(Document layout analysis data)
##########

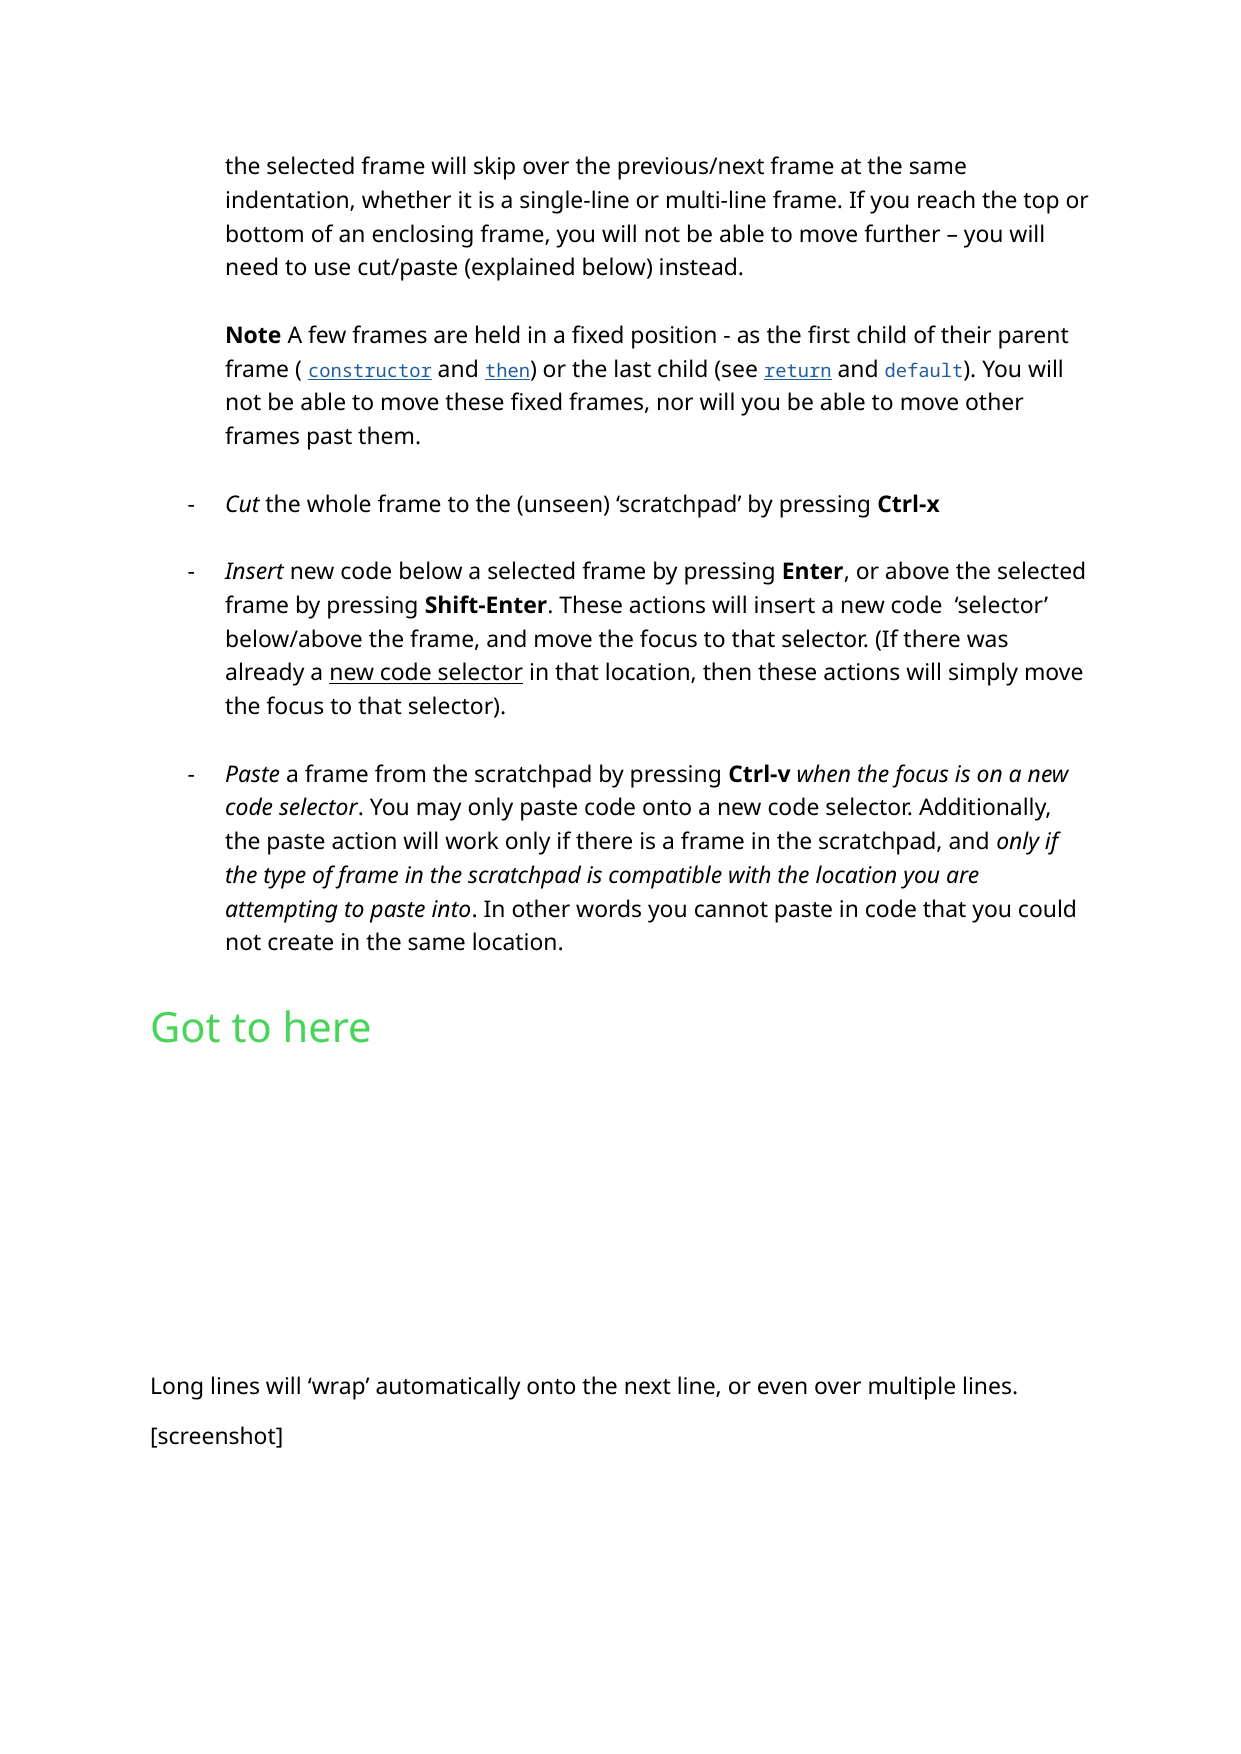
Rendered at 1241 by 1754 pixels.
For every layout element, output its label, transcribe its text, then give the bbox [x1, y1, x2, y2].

list Move the whole frame up or down by pressing Ctrl-↑ or Ctrl-↓. You can move the frame up or down only at the same level of indentation. With each keypress the selected frame will skip over the previous/next frame at the same indentation, whether it is a single-line or multi-line frame. If you reach the top or bottom of an enclosing frame, you will not be able to move further – you will need to use cut/paste (explained below) instead. Note A few frames are held in a fixed position - as the first child of their parent frame ( constructor and then) or the last child (see return and default). You will not be able to move these fixed frames, nor will you be able to move other frames past them. [187, 150, 1090, 451]
text Long lines will ‘wrap’ automatically onto the next line, or even over multiple lines. [150, 1369, 1090, 1401]
subtitle Got to here [150, 997, 1090, 1054]
text [screenshot] [150, 1420, 1090, 1451]
list Cut the whole frame to the (unseen) ‘scratchpad’ by pressing Ctrl-x [187, 487, 1090, 519]
list Insert new code below a selected frame by pressing Enter, or above the selected frame by pressing Shift-Enter. These actions will insert a new code ‘selector’ below/above the frame, and move the focus to that selector. (If there was already a new code selector in that location, then these actions will simply move the focus to that selector). [187, 555, 1090, 721]
list Paste a frame from the scratchpad by pressing Ctrl-v when the focus is on a new code selector. You may only paste code onto a new code selector. Additionally, the paste action will work only if there is a frame in the scratchpad, and only if the type of frame in the scratchpad is compatible with the location you are attempting to paste into. In other words you cannot paste in code that you could not create in the same location. [187, 757, 1090, 957]
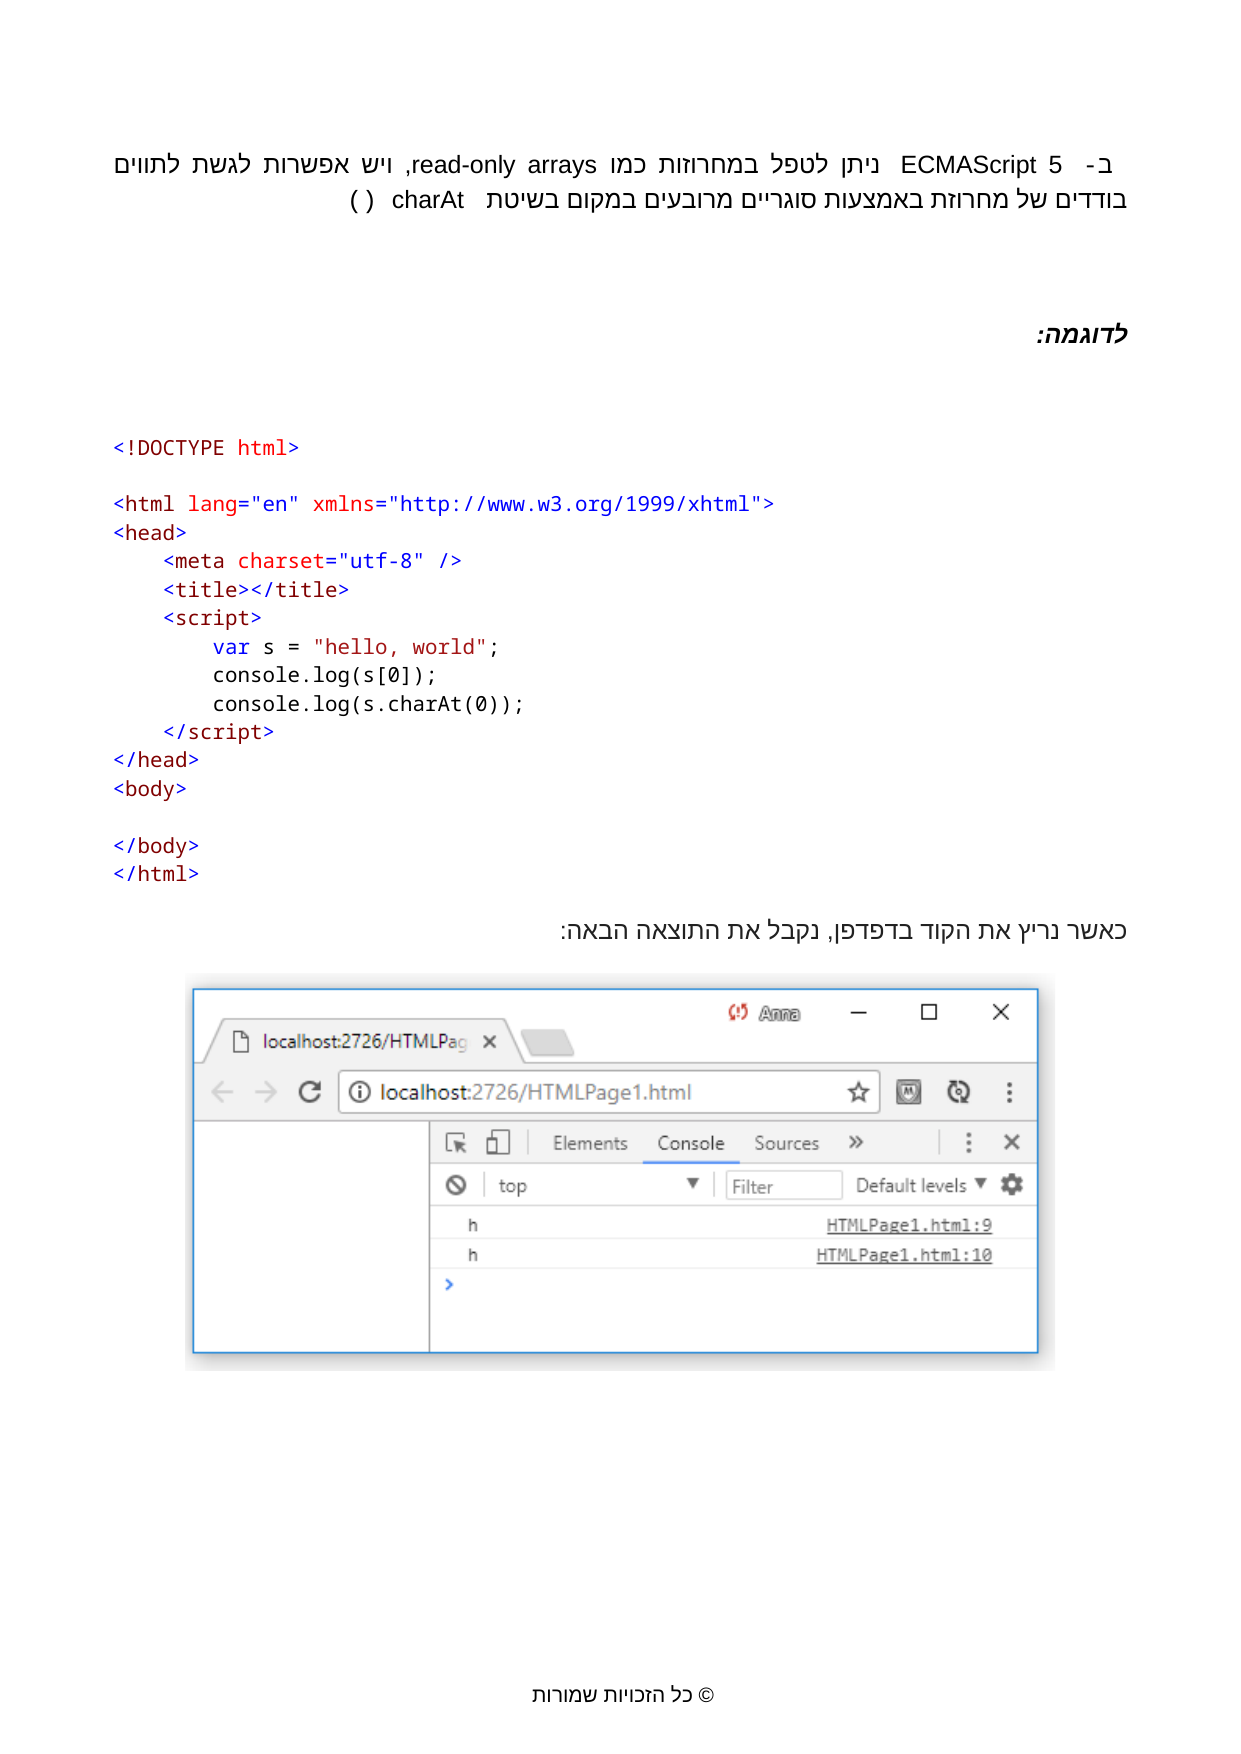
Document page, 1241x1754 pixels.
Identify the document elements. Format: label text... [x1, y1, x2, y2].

text console.log(s.charAt(0)); [112, 689, 1128, 717]
text </body> [112, 831, 1128, 859]
text console.log(s[0]); [112, 660, 1128, 689]
text <meta charset="utf-8" /> [112, 546, 1128, 575]
text לדוגמה: [112, 320, 1128, 348]
picture [185, 973, 1056, 1371]
text <body> [112, 774, 1128, 802]
text <title></title> [112, 575, 1128, 603]
text var s = "hello, world"; [112, 632, 1128, 660]
text <html lang="en" xmlns="http://www.w3.org/1999/xhtml"> [112, 489, 1128, 518]
text ב- ECMAScript 5 ניתן לטפל במחרוזות כמו read-only arrays, ויש אפשרות לגשת לתווים בודדים של מחרוזת באמצעות סוגריים מרובעים במקום בשיטת charAt () [112, 150, 1128, 216]
text <!DOCTYPE html> [112, 433, 1128, 461]
text <script> [112, 603, 1128, 632]
text <head> [112, 518, 1128, 546]
text כאשר נריץ את הקוד בדפדפן, נקבל את התוצאה הבאה: [112, 916, 1128, 945]
text </html> [112, 859, 1128, 888]
text </script> [112, 717, 1128, 746]
text </head> [112, 746, 1128, 774]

##########

Your response should be the lines of the entries above that include the string "will".

- [Reply to the exercise]:
list Move the whole frame up or down by pressing Ctrl-↑ or Ctrl-↓. You can move the frame up or down only at the same level of indentation. With each keypress the selected frame will skip over the previous/next frame at the same indentation, whether it is a single-line or multi-line frame. If you reach the top or bottom of an enclosing frame, you will not be able to move further – you will need to use cut/paste (explained below) instead. Note A few frames are held in a fixed position - as the first child of their parent frame ( constructor and then) or the last child (see return and default). You will not be able to move these fixed frames, nor will you be able to move other frames past them. [187, 150, 1090, 451]
text Long lines will ‘wrap’ automatically onto the next line, or even over multiple lines. [150, 1369, 1090, 1401]
list Insert new code below a selected frame by pressing Enter, or above the selected frame by pressing Shift-Enter. These actions will insert a new code ‘selector’ below/above the frame, and move the focus to that selector. (If there was already a new code selector in that location, then these actions will simply move the focus to that selector). [187, 555, 1090, 721]
list Paste a frame from the scratchpad by pressing Ctrl-v when the focus is on a new code selector. You may only paste code onto a new code selector. Additionally, the paste action will work only if there is a frame in the scratchpad, and only if the type of frame in the scratchpad is compatible with the location you are attempting to paste into. In other words you cannot paste in code that you could not create in the same location. [187, 757, 1090, 957]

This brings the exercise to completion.